“Are you also…?”
“Me?” Zadie’s voice cracked slightly. “No. I’m boring.” She scanned the faces of the people milling around the square. “How’d you end up here?”
Tonya smiled brightly. “I came here on vacation and never left, but I’m unusual. Most of the others have a different story.”
“And what’s that?”
“They were driving by on their way somewhere else and this place just sort of sucked them in. Like a black hole.” The woman laughed. She had a gap between her front two teeth, a tiny courtyard.
“So, is everyone here a… six?”
Tonya shook her head. “No. Some folks are like you. Everyone is welcome here.”
Zadie thought she saw Tonya glance over at Earworm, who looked both ways before picking food off a paper plate that had been abandoned on a neighboring picnic table.

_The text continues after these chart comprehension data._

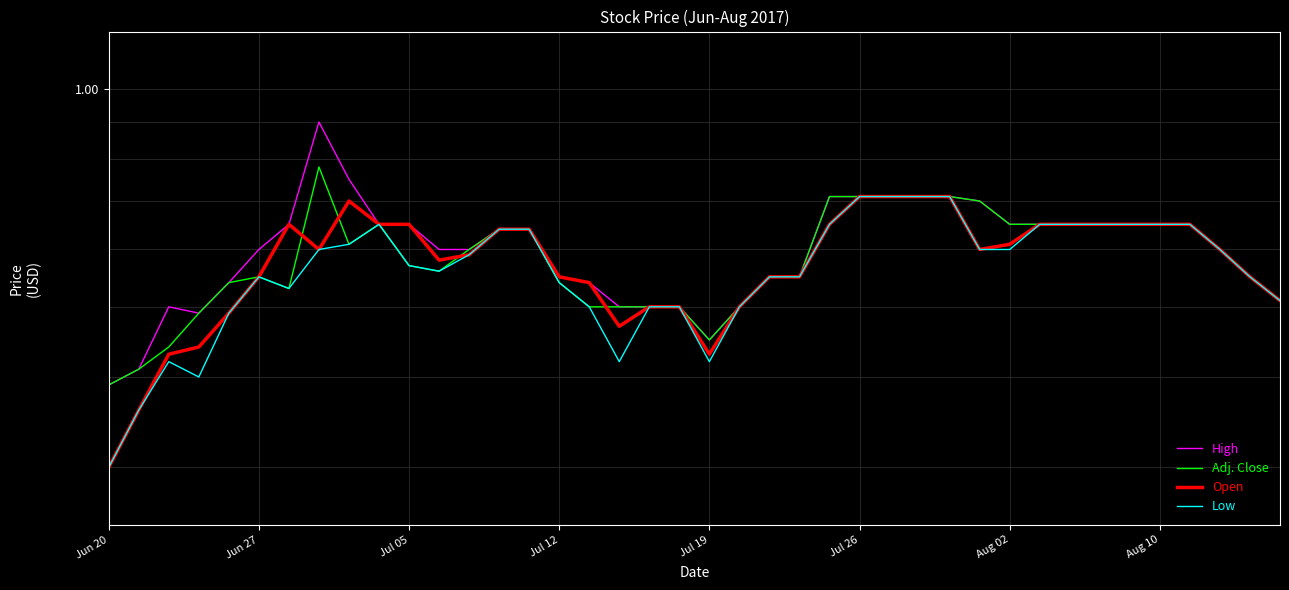

True or false: Adj. Close has a value of 0.7 at Jul 19.

False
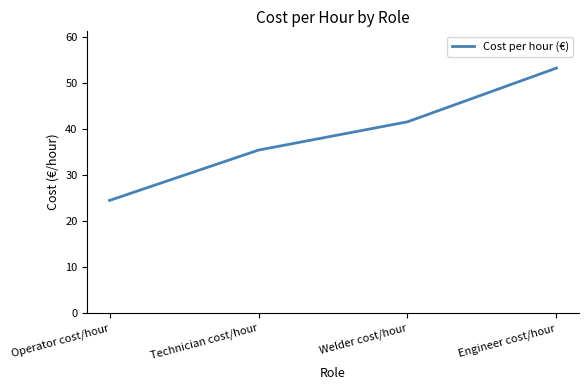

How many lines are shown in the chart?

1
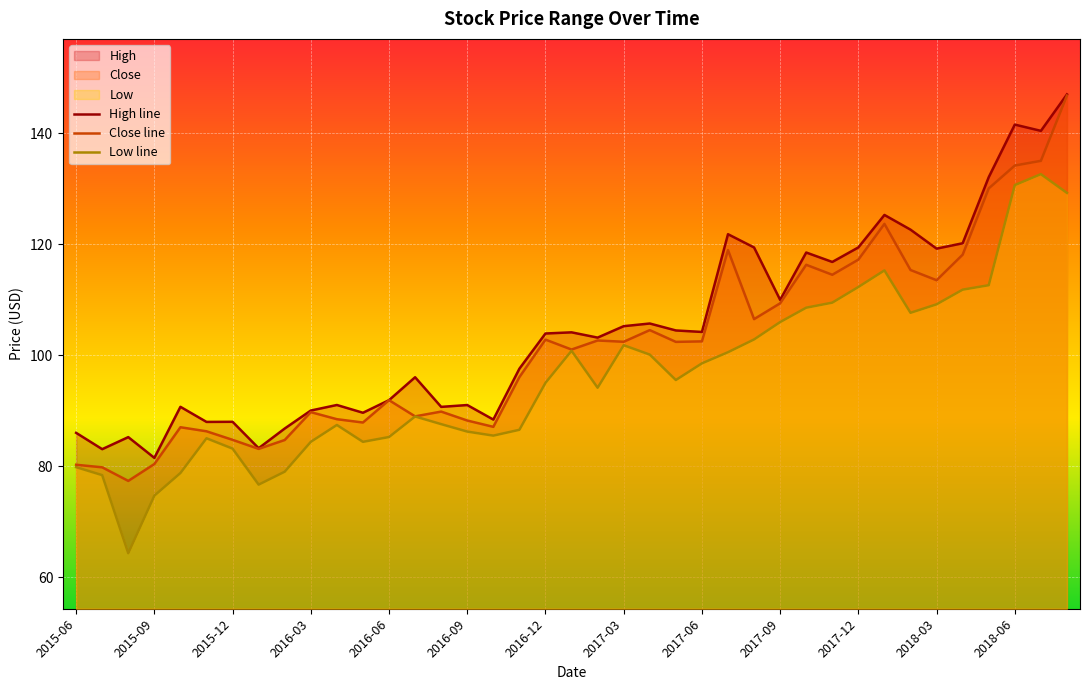

Reading left to right, what are all the values shown in this chart?

High line: 86.0	83.0	85.2	81.5	90.7	87.9	88.0	83.2	86.8	90.0	91.0	89.6	91.9	96.0	90.7	91.0	88.4	97.5	103.9	104.1	103.1	105.2	105.7	104.4	104.2	121.8	119.4	109.9	118.5	116.8	119.4	125.2	122.6	119.2	120.1	132.1	141.5	140.4	147.0
Close line: 80.2	79.8	77.3	80.4	87.0	86.3	84.7	83.1	84.7	89.7	88.4	87.8	91.9	88.9	89.8	88.2	87.1	96.0	102.8	101.0	102.6	102.4	104.5	102.4	102.5	118.9	106.5	109.3	116.3	114.5	117.2	123.6	115.3	113.5	118.1	130.0	134.1	135.0	146.8
Low line: 79.8	78.4	64.3	74.7	78.7	85.0	83.1	76.7	79.0	84.4	87.4	84.4	85.2	88.9	87.6	86.2	85.5	86.5	95.0	100.8	94.1	101.8	100.1	95.5	98.5	100.5	102.8	105.9	108.5	109.4	112.3	115.2	107.6	109.1	111.8	112.6	130.6	132.6	129.2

“So you can really tell exactly what temperature it is?”
“Yes, ma’am.”
“What is it right now?”
“Eighty-four degrees.”
“I dunno. Feels like eighty-five to me.”
Tonya laughed again. “Whatever you say.”
Finn watched Zadie from the buffet table, which had been set with a bright array of condiments, paper plates, and several large orange beverage coolers. There was something different about her sister, a small spark. It was as if she—despite her best efforts to mask it—was enjoying herself.

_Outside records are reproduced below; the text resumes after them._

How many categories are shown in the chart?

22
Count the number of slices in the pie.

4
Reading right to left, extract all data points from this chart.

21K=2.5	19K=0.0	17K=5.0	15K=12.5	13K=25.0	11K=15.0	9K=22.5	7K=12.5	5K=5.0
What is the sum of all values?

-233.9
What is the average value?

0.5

Finn made her way back over to the table and placed a cup half full of pink lemonade in front of Zadie. “Yours used to have iced tea in it, but I spilled it, so I gave you half of my lemonade.”
Zadie grinned. “Thanks.”
Then something caught Finn’s eye: a small cluster of residents gathered around a pile of painted rocks. It stood about five feet tall and was shaped like a piece of coral—vaguely conical with several asymmetrical spires. “What’s that thing over there?”
“The Cairn?” Tonya answered. “It’s like a guest book of everyone who’s ever been here. We add a rock to it every time someone new comes to camp.”
“Does that mean we get one?” Finn asked eagerly.
Tonya nodded. “See that woman in pink?”
Finn turned and spotted an elderly Hispanic woman in a salmon-colored tunic. She was speaking intently with a young woman who looked like she could be her granddaughter. “Yeah.”
“That’s Estrella. She’s the one who paints the rocks. She’s probably discussing yours.”
“Do I need to model for it?”
Tonya laughed and shook her head. “She doesn’t paintyou.She paints where you’re going. Sometimes that place is right here. Other times, she knows there’s more to your journey. She’s never wrong.”
Finn watched Estrella vanish into a single-wide trailer carrying a smooth orange rock in one hand. Hours later, she would presumably emerge carrying a piece of art depicting a single frame of Finn’s future. Her heart lunged at the thought of her fate being swirled around on a palette, turning from blue to purple to lavender back to blue again, a kaleidoscope of possibilities. She looked at her sister, who, as usual, did not appear convinced. “Whatever she paints, we can’t stay,” Zadie said matter-of-factly.
“If that’s the case, then Estrella will know,” Tonya said evenly. “I came here four years ago, and when it was my turn, she handed me a rock with those mountains painted on it.” She pointed to the red buttes that towered above them. “I knew I was meant to stay.”
“Isn’t that just a self-fulfilling prophecy?” Zadie countered.
“Maybe.” Tonya didn’t seem bothered by the implication. “Everyone has free will. You can choose not to follow her advice, but I’ve also never known anyone who said she got it wrong.”
Finn watched her sister struggle for something to say. Did Zadie recognize the hypocrisy of her objection? Here she was, a psychic herself, suggesting that prophecies weren’t real. Maybe she’d spent so much time in denial of her ability that the irony was lost on her. After a pause, her sister gave a tepid nod and said, “When’s the food supposed to be ready?”